WORK TO DO
Rewrite the material below as a numbered list without blank lines, keeping only everything from the line containing "common name: Fox squirrel" down through the last line of the material.

begin INFORMATION PROVIDED

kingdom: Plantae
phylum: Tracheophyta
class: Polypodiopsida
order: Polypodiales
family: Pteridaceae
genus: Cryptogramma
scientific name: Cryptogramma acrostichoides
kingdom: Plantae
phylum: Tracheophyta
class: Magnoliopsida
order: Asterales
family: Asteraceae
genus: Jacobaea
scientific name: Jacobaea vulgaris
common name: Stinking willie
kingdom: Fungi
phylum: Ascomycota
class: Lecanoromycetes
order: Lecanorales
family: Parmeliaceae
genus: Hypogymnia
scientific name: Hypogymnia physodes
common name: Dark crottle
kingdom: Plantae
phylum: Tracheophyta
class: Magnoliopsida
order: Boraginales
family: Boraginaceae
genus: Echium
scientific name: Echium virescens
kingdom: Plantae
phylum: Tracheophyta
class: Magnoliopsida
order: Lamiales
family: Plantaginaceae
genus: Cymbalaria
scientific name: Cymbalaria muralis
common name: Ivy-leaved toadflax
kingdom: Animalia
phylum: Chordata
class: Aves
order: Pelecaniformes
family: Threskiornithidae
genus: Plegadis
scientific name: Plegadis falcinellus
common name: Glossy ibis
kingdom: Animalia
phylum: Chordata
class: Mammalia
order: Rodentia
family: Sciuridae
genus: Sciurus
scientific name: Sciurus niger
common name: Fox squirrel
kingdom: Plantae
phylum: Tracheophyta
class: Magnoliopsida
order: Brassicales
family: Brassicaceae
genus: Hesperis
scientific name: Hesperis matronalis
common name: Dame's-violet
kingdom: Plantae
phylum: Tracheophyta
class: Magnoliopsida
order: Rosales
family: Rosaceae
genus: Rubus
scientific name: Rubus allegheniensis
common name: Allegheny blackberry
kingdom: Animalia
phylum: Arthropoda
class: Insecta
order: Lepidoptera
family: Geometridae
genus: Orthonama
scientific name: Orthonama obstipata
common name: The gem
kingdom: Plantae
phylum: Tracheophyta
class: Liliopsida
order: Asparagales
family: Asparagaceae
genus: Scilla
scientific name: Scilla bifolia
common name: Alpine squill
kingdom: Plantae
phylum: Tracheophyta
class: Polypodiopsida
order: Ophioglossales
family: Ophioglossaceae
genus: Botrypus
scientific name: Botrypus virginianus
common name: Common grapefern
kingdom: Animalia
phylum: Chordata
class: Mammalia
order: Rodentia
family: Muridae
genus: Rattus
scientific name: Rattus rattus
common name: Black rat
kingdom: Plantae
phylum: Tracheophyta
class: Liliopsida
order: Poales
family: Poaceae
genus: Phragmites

end INFORMATION PROVIDED

FULL OUTPUT
1. common name: Fox squirrel
2. kingdom: Plantae
3. phylum: Tracheophyta
4. class: Magnoliopsida
5. order: Brassicales
6. family: Brassicaceae
7. genus: Hesperis
8. scientific name: Hesperis matronalis
9. common name: Dame's-violet
10. kingdom: Plantae
11. phylum: Tracheophyta
12. class: Magnoliopsida
13. order: Rosales
14. family: Rosaceae
15. genus: Rubus
16. scientific name: Rubus allegheniensis
17. common name: Allegheny blackberry
18. kingdom: Animalia
19. phylum: Arthropoda
20. class: Insecta
21. order: Lepidoptera
22. family: Geometridae
23. genus: Orthonama
24. scientific name: Orthonama obstipata
25. common name: The gem
26. kingdom: Plantae
27. phylum: Tracheophyta
28. class: Liliopsida
29. order: Asparagales
30. family: Asparagaceae
31. genus: Scilla
32. scientific name: Scilla bifolia
33. common name: Alpine squill
34. kingdom: Plantae
35. phylum: Tracheophyta
36. class: Polypodiopsida
37. order: Ophioglossales
38. family: Ophioglossaceae
39. genus: Botrypus
40. scientific name: Botrypus virginianus
41. common name: Common grapefern
42. kingdom: Animalia
43. phylum: Chordata
44. class: Mammalia
45. order: Rodentia
46. family: Muridae
47. genus: Rattus
48. scientific name: Rattus rattus
49. common name: Black rat
50. kingdom: Plantae
51. phylum: Tracheophyta
52. class: Liliopsida
53. order: Poales
54. family: Poaceae
55. genus: Phragmites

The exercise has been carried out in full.